2018-06-27T12:21:50+0000

Beschädigt angeliefertes Neuteil? Was Sie jetzt beachten sollten.

Die Interessengemeinschaft Fahrzeugtechnik und Lackierung (IFL) informiert in der aktuellen technischen Mitteilung darüber, wie mit angelieferten Blech-Neuteilen im Reparaturbetrieb umzugehen ist, die beschädigt angeliefert wurden. [Die vollständige technische Mitteilung "Stellungnahme zur Anlieferung beschädigter Blech-Neuteile“ können Sie hier kostenfrei herunterladen.](https://schaden.news/download/link/jkmg) ## Worauf muss der Betrieb achten? Generell hat der Reparaturbetrieb aus seiner vertraglichen bzw. rechtlichen Beziehung mit dem Teilelieferanten heraus zwei Möglichkeiten. Zum einen kann die Annahme des beschädigten Blech-Neuteils abgelehnt und ggf. eine Nachbesserung verlangt werden. Alternativ kann sich der Betrieb mit dem Teilelieferanten darauf einigen, das Ersatzteil selbst zu reparieren und einzubauen. "Wenn der Betrieb das beschädigte Blech-Teil instand setzt, wird er mit dem Teilelieferanten über einen Preisnachlass verhandeln", erklärt Stephan Kolodzinski, technischer Referent der IFL. Entscheidet sich der Betrieb für die Instandsetzung des beschädigt gelieferten Bauteils, muss die Reparatur im Vergleich zum Neuteil wirtschaftlich vertretbar sein, vollständig und fachgerecht ausgeführt werden und dokumentiert sein, rät der Karosserie- und Fahrzeugbaumeister. "Bevor jedoch mit der Reparatur des beschädigten Neuteils begonnen wird, sollte der Kunde darüber informiert und dessen Einverständnis eingeholt werden. Dies ist gerade bei Leasingfahrzeugen von besonderer Bedeutung", hebt der Experte hervor.
Eine vollständige, fachgerechte, handwerklich korrekte und objektiv unsichtbare Reparaturleistung auch in Bezug auf angelieferte Ersatzteile mit geringeren Beschädigungen ist akzeptabel und branchenüblich. ## Wann gilt ein angeliefertes Neuteil als beschädigt? Die IFL-Recherche ergab, dass einige Fahrzeughersteller (bei einer Lackkalkulation nach Herstellervorgabe) in der Arbeitszeit für die Neuteillackierung bereits mögliche Instandsetzungen kleinerer Beschädigungen berücksichtigt haben.
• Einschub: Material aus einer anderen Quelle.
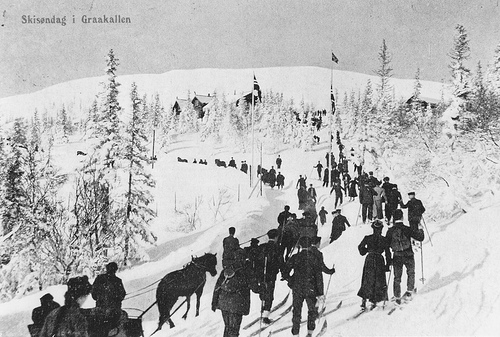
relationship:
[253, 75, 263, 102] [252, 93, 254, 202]
flag on pole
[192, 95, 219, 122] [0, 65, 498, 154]
house on hill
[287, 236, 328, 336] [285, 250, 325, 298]
person wearing black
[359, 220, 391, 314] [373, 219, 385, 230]
lady wearing hat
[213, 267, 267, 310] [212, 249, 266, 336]
coat on person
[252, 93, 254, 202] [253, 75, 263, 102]
pole has flag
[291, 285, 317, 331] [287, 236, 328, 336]
trousers on person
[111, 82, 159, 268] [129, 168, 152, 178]
tree has branches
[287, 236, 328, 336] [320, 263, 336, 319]
person holding stick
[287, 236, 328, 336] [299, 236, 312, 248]
person wearing hat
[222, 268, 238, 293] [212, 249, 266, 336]
bag on person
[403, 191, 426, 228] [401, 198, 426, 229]
person wearing suit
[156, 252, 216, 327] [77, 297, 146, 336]
horse towing sleigh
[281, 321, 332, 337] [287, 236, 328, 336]
skis on person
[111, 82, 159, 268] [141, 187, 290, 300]
tree near path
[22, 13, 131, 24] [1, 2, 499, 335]
label on photo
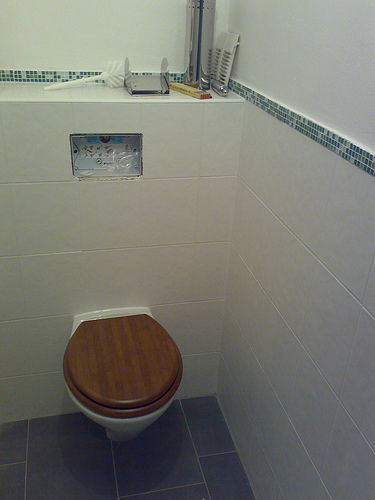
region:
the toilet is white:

Was für die freien K&L Betriebe nicht akzeptabel ist, sind Vorgaben und Anweisungen verschiedener Fahrzeughersteller im Umgang mit z.B. beschädigten Ersatzteilen. Hier wird teilweise versucht, den Aufwand für die Beseitigung von (wenn auch kleineren Beschädigungen) den Reparaturbetrieben aufzuerlegen.